保存された項目
──────────
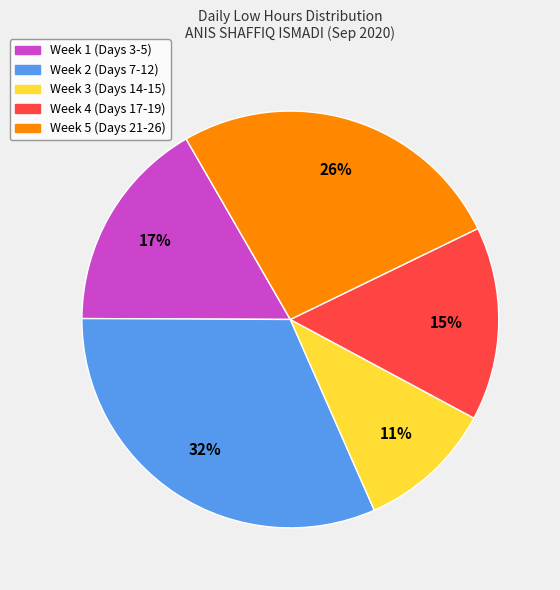

Count the number of slices in the pie.

5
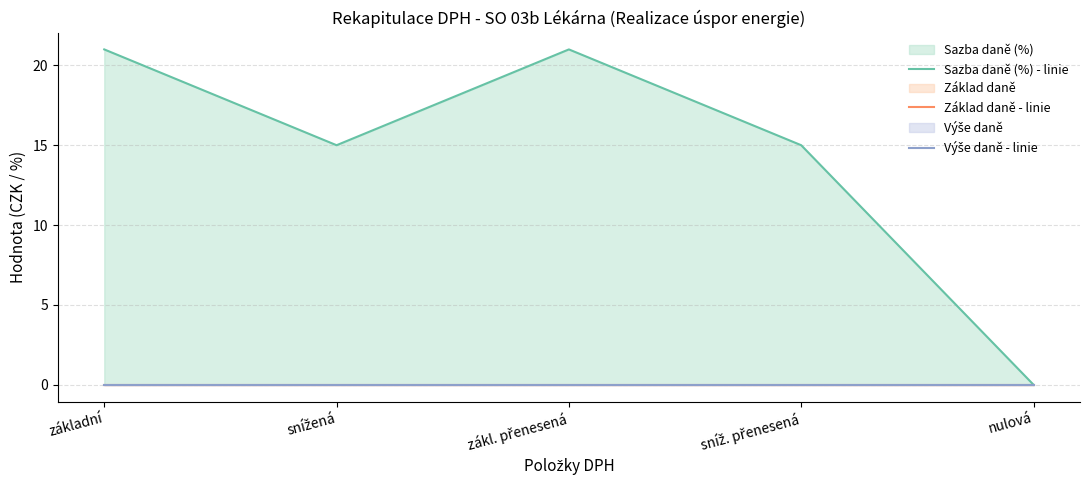

Reading left to right, extract all data points from this chart.

Sazba daně (%) - linie: základní=21	snížená=15	zákl. přenesená=21	sníž. přenesená=15	nulová=0
Základ daně - linie: základní=0	snížená=0	zákl. přenesená=0	sníž. přenesená=0	nulová=0
Výše daně - linie: základní=0	snížená=0	zákl. přenesená=0	sníž. přenesená=0	nulová=0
──────────
やること:
上の項目をすべて、一字一句変えずにもう一度書き出してもらえますか？画像は答えに含めないでください。

この問題の解答:
Count the number of slices in the pie.

5

Reading left to right, extract all data points from this chart.

Sazba daně (%) - linie: základní=21	snížená=15	zákl. přenesená=21	sníž. přenesená=15	nulová=0
Základ daně - linie: základní=0	snížená=0	zákl. přenesená=0	sníž. přenesená=0	nulová=0
Výše daně - linie: základní=0	snížená=0	zákl. přenesená=0	sníž. přenesená=0	nulová=0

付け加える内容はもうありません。